We're getting light green, hairy, almost like a cotton ball texture algae in our planted tank. It is growing on the driftwood and plants. We pull off what we can but it grows back. What can we do to control it?
Thanks,Smokey


----------



## coralbandit (Jul 29, 2012)

Hey smokey!
Possibly lowering amount of time light is on may help.Some keep plants healthy with 6 hours.
If you are fertalising this may be helping the algae also.
Here's a good link on algaes.
Algae in the Planted Aquarium-- Guitarfish
Depending on the type you may be able to kill it cheap and easy with hydrogen peroxide,or with a little more expense by using Glutaraldehyde which is the active ingredient in Seachems Excell.


----------



## yekoms (Jul 7, 2013)

Thanks Bandit, Great info as always from you...I've been finding the answers to my other little issues by lurking on this site but, this one I had to ask.


----------



## discusbreeder (Oct 7, 2014)

Sounds like a combination of over lighting and nitrogen buildup. As the filters continue working nitrogen levels slowly increase. Without sufficient planting to control nitrogen levels you make a nutrient soup of the tank and algae step in to take up the slack. Too much light exacerbates the problem. You will have to do lees lighting and either plant the tank heavier or increase water changes.


----------



## jrman83 (Jul 9, 2010)

Planting the tank more will help. Are you providing any fertilization to the tank at all? What is your photoperiod length? Water change schedule, %?


----------



## joecrouse (Feb 3, 2014)

I too am having algae problems. 29 tall tank, my algae is dark green covers my plants and grows like a very thin fuzz on my tank walls and my rocks/and one piece of driftwood (red oak) where as my piece of redwood doesn't get any algae at all. 

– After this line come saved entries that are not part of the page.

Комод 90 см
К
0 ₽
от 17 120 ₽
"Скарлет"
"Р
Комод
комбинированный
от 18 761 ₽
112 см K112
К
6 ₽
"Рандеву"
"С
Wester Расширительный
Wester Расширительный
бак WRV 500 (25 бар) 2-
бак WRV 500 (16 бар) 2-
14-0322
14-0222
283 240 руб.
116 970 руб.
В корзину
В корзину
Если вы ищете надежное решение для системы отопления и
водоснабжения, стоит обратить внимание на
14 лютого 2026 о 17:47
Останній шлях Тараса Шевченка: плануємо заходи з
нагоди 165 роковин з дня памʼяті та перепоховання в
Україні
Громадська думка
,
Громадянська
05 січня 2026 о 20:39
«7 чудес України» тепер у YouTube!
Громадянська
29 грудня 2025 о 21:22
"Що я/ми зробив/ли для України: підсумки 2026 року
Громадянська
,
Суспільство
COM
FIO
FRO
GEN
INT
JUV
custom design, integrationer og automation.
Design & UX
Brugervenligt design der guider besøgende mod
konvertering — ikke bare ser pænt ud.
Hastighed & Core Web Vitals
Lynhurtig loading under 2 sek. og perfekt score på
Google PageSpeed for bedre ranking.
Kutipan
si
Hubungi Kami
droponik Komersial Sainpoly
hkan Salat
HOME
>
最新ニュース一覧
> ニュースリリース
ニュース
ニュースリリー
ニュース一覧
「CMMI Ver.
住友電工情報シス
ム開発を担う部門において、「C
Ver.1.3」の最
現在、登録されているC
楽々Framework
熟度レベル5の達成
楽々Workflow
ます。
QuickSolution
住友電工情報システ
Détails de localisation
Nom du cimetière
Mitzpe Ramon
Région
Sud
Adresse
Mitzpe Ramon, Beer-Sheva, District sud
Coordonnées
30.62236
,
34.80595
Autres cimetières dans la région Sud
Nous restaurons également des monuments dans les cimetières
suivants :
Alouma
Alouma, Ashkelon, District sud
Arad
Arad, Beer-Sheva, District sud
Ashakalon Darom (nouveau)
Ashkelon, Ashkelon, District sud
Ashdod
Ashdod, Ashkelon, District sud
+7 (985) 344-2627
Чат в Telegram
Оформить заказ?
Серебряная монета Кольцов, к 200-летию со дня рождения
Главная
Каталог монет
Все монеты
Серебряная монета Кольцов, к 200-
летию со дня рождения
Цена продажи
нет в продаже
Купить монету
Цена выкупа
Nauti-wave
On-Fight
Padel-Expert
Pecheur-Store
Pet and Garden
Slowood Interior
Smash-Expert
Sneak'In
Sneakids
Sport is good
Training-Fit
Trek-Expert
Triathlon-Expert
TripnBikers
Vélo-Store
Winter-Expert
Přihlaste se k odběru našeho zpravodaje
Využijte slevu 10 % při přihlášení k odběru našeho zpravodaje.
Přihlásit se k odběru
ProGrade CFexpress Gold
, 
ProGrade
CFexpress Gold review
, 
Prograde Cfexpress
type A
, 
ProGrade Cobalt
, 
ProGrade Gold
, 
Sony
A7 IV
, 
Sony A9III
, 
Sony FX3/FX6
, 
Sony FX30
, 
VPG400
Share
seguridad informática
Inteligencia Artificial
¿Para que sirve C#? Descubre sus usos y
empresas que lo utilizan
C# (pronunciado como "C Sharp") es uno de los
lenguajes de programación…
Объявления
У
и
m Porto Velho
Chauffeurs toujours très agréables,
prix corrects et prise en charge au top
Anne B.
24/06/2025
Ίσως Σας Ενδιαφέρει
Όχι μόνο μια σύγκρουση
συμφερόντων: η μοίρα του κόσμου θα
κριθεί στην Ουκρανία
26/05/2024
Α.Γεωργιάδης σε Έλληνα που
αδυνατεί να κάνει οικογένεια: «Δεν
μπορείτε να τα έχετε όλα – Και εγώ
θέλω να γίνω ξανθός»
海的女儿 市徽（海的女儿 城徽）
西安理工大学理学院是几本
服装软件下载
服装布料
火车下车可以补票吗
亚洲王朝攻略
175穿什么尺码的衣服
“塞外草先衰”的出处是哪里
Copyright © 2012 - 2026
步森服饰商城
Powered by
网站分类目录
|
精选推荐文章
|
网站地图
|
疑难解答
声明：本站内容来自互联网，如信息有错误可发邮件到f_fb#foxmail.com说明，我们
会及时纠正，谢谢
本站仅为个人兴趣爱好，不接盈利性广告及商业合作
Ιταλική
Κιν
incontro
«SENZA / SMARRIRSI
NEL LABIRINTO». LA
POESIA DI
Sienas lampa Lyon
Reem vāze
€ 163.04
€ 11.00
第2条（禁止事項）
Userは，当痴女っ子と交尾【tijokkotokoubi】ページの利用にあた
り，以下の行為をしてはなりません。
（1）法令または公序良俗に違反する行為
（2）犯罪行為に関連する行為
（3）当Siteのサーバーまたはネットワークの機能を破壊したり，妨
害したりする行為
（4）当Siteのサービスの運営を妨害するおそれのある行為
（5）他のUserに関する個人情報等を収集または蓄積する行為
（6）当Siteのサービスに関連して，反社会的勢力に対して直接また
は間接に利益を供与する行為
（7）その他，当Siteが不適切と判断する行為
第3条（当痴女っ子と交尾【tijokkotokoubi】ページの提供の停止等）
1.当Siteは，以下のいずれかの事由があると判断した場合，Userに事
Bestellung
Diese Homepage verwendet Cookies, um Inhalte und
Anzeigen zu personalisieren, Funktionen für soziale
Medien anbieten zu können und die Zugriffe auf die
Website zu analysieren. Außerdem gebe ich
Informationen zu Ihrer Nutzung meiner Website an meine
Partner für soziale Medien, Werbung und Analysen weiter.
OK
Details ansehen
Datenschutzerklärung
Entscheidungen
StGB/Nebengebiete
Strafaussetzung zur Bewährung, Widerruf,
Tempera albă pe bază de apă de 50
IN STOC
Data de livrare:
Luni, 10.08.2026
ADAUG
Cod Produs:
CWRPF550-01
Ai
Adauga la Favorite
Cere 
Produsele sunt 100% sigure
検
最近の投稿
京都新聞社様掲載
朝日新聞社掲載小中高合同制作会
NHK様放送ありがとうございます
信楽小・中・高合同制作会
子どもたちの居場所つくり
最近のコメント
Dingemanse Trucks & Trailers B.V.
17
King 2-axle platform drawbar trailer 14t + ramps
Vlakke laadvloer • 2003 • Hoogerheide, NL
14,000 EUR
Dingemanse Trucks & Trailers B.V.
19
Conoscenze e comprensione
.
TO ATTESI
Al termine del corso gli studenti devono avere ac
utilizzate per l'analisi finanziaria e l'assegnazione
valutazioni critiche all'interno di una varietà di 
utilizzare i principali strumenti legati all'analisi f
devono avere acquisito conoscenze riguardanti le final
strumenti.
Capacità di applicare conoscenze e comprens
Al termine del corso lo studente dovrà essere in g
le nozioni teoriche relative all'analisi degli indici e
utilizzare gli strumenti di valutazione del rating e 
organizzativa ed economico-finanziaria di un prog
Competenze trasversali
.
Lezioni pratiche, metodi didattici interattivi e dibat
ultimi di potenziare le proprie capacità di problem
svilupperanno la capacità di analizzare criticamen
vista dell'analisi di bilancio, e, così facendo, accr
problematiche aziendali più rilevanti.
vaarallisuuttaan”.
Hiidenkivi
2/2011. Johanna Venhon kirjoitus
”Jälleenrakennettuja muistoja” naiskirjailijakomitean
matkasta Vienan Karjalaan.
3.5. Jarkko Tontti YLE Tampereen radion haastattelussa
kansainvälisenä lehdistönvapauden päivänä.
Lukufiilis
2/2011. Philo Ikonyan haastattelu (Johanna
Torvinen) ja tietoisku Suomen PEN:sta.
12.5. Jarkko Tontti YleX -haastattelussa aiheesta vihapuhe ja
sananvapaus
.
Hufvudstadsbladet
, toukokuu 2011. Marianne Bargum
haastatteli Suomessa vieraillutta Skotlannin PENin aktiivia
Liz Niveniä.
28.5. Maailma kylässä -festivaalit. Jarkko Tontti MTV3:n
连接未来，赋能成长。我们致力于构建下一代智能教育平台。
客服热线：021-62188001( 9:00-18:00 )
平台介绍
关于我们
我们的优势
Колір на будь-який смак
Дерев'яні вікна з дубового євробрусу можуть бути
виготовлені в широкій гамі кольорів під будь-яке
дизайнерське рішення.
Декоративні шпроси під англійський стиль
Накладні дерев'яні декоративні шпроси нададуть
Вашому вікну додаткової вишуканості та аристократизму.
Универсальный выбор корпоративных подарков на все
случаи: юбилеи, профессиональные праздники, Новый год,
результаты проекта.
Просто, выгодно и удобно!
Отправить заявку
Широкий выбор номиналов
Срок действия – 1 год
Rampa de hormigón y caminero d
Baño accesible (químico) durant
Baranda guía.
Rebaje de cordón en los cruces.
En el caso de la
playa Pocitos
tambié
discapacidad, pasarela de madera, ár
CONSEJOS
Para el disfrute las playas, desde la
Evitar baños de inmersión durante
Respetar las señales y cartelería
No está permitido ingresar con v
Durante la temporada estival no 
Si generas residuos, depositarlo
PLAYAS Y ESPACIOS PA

I fertilized rather too heavy 1x or 2x due to misreading the bottle. but have done a lot of big water changes (I tend to do 40 and 50 percent water changes regularly with 5 gallon buckets) Ive even added a bit of salt to the water hoping that clears it. I haven't fertilized the tank in probably 3 months and have changed that water over at least 15 or 20 times. not since this algae problem cropped up. I SHOULDN'T have much in the way of phosphates unless they are seeping from the slate rock.

My 2 oto-cats and my two Mystery Snails and my growing number of MTS are barely keeping up. (you can tell where they have been attacking the algae there are streaks/where they have mowed in a straight line. 

The water itself is soft but has a green tinge to it the tank itself doesn't get a lot of light the hood light is only an Aqueon deluxe so its not really high light quality. Unless its the algae is just living off the light from my one living room lamp but one would think the algae would be thickest on that side where the lamp is.


----------